Prof. Dr. Ahmet KAVAS

Prof. Dr. Ahmet KAVAS

Diğer Yazıları


Afrika ülkelerinden yurt dışına kaçırılan finans kaynaklarının yaklaşık 1 trilyon 800 milyar doları bulduğu, uluslararası veri tabanlarına yansımıştı. Son 15 yılda bunun daha da artarak devam ettiği ve her yıl 150 milyar dolar kadar finans kaynağının da farklı şekillerde kıtayı terk ettiği biliniyor.

 

Afrika Birliği, kaçırılan trilyon dolarlar için yolsuzlukla mücadele çalışmalarına hız verdi. Varlıkların Geri Alınmasına İlişkin Afrika Ortak Tutumu adıyla bir mücadele birimi de oluşturan Birlik, özellikle İsviçre’deki varlıkların geri döndürülmesinin önündeki engelleri kaldırmaya çalışıyor.
──────────────────────────────
Görev A:
Aşağıdaki kayıtlarda "catalogue / barcode: US 3215785" geçen satırdan "country: Afghanistan" geçen satıra kadar olan kısmı, iki uçtaki satırlar da dahil, hiç değiştirmeden kopyala.

Kaynak kayıtlar
──────────────────────────────
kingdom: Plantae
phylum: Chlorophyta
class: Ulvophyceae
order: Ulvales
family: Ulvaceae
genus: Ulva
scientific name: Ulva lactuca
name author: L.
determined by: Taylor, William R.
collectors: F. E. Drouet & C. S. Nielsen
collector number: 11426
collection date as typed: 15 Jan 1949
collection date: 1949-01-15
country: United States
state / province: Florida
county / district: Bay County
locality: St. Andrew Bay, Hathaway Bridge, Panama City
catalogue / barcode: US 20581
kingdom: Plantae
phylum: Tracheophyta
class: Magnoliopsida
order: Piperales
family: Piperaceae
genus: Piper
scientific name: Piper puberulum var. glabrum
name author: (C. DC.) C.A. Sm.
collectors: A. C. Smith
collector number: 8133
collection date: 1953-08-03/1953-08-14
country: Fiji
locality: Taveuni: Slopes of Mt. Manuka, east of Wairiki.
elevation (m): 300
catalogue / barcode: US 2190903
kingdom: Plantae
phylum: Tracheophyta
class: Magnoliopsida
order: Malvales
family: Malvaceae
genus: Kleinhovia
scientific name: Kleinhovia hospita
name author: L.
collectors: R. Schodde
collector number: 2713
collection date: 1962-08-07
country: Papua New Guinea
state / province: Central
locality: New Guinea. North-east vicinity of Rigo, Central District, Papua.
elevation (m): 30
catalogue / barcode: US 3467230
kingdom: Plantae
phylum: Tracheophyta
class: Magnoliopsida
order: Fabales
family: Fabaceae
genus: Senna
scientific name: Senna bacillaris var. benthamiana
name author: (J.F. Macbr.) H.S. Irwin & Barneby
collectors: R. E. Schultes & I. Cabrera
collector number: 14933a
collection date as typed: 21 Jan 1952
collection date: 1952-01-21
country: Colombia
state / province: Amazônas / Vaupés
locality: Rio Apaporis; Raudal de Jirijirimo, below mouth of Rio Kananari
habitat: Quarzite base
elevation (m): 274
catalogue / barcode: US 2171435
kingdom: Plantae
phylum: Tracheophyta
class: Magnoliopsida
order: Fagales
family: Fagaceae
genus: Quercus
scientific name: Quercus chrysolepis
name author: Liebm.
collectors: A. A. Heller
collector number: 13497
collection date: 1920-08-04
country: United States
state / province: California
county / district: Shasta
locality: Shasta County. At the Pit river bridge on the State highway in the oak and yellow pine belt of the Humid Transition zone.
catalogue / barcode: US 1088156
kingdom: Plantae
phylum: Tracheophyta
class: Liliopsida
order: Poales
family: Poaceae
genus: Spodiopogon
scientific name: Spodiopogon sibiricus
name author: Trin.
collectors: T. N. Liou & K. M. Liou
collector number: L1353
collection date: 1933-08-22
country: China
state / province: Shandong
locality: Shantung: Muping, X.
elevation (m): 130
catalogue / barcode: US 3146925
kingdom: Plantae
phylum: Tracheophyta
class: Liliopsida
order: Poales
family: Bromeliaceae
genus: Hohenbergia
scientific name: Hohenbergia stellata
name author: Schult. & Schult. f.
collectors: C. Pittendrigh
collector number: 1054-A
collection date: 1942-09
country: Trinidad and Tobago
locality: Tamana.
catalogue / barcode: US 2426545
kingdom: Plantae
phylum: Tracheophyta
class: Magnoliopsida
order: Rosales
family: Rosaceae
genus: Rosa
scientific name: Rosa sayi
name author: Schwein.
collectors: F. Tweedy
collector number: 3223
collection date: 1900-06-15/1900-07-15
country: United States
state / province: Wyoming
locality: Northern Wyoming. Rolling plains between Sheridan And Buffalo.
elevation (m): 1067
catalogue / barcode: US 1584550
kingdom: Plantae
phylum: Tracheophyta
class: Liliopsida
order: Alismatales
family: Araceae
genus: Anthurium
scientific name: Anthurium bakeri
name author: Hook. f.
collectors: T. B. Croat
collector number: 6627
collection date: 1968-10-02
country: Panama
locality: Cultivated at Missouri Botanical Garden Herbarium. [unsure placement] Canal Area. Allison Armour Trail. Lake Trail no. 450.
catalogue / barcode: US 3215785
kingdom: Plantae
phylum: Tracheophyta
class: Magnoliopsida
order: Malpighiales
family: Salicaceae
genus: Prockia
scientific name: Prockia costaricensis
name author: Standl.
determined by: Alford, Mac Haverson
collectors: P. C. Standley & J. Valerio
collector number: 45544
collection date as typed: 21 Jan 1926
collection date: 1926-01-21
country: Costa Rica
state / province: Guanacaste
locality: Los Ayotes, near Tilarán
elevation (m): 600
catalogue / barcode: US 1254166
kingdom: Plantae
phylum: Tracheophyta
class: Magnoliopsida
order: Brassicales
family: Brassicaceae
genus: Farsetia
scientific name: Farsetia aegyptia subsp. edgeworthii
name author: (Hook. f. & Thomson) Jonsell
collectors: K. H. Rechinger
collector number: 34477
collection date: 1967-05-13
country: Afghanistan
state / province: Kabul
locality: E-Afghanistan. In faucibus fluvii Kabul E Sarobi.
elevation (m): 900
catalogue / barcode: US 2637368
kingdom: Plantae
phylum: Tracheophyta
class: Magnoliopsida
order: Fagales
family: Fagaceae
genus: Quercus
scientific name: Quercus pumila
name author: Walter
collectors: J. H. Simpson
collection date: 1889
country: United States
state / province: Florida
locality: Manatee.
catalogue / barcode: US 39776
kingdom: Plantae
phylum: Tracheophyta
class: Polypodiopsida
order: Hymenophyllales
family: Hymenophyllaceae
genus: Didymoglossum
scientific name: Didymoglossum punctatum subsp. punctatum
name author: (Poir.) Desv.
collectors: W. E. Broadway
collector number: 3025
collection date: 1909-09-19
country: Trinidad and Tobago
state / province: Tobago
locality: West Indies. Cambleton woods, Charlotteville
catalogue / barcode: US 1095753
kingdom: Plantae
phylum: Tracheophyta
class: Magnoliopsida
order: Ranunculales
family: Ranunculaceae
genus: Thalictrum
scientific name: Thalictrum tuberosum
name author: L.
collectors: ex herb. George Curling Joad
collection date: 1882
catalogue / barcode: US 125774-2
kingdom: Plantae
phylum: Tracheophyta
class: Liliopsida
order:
──────────────────────────────
Görev B:
Afrika'dan yurt dışına kaçırılan paralarla ilgili yukarıdaki yazının devamını, son cümlesinin ardından başlayarak yaz.

Yanıt A:
catalogue / barcode: US 3215785
kingdom: Plantae
phylum: Tracheophyta
class: Magnoliopsida
order: Malpighiales
family: Salicaceae
genus: Prockia
scientific name: Prockia costaricensis
name author: Standl.
determined by: Alford, Mac Haverson
collectors: P. C. Standley & J. Valerio
collector number: 45544
collection date as typed: 21 Jan 1926
collection date: 1926-01-21
country: Costa Rica
state / province: Guanacaste
locality: Los Ayotes, near Tilarán
elevation (m): 600
catalogue / barcode: US 1254166
kingdom: Plantae
phylum: Tracheophyta
class: Magnoliopsida
order: Brassicales
family: Brassicaceae
genus: Farsetia
scientific name: Farsetia aegyptia subsp. edgeworthii
name author: (Hook. f. & Thomson) Jonsell
collectors: K. H. Rechinger
collector number: 34477
collection date: 1967-05-13
country: Afghanistan

Yanıt B:
Afrika ismiyle adeta özdeşleştirilen ‘yoksulluk’ kelimesi, aslında gerçeği ifade etmekten epeyce uzak. Sömürgecilik öncesi tarihte nice ihtişamlı devletleriyle göz kamaştıran devasa bir coğrafyaya neredeyse iki asırdır sadece fakirlik, geri kalmışlık ve kalkınamamış vaziyette kalmanın ağır bedelleri ödetiliyor.   1963’te Avrupalı sömürgecilerden henüz bağımsızlığını elde edemeyen bölgelerin de kurtarılması temel hedefiyle kurulan Afrika Birliği Teşkilatı’nın 40. yılı olan 2002’de, Afrika Birliği adıyla yeniden yapılandı. Bununla birlikte kıtanın geleceğini bugün 54 üye ülkesiyle birlikte inşa etme süreci daha da hızlandı. Özellikle de mevcut yolsuzluğun sebepleri üzerinde durulmaya başlandı. Bunun Afrikalılar için kaderden ziyade hem içeriden hem de daha ziyade dışarıdan birtakım çevrelerce yürütülen uygulamalarla gerçekleştirildiği gün geçtikçe ortaya konuldu. Aslında kıtanın yoksullaşmasının temel sebeplerinden biri yolsuzluktu ve bunun farklı çevrelerce bilinmesine rağmen bir türlü önüne geçilememesi büyük bir çıkmazdı.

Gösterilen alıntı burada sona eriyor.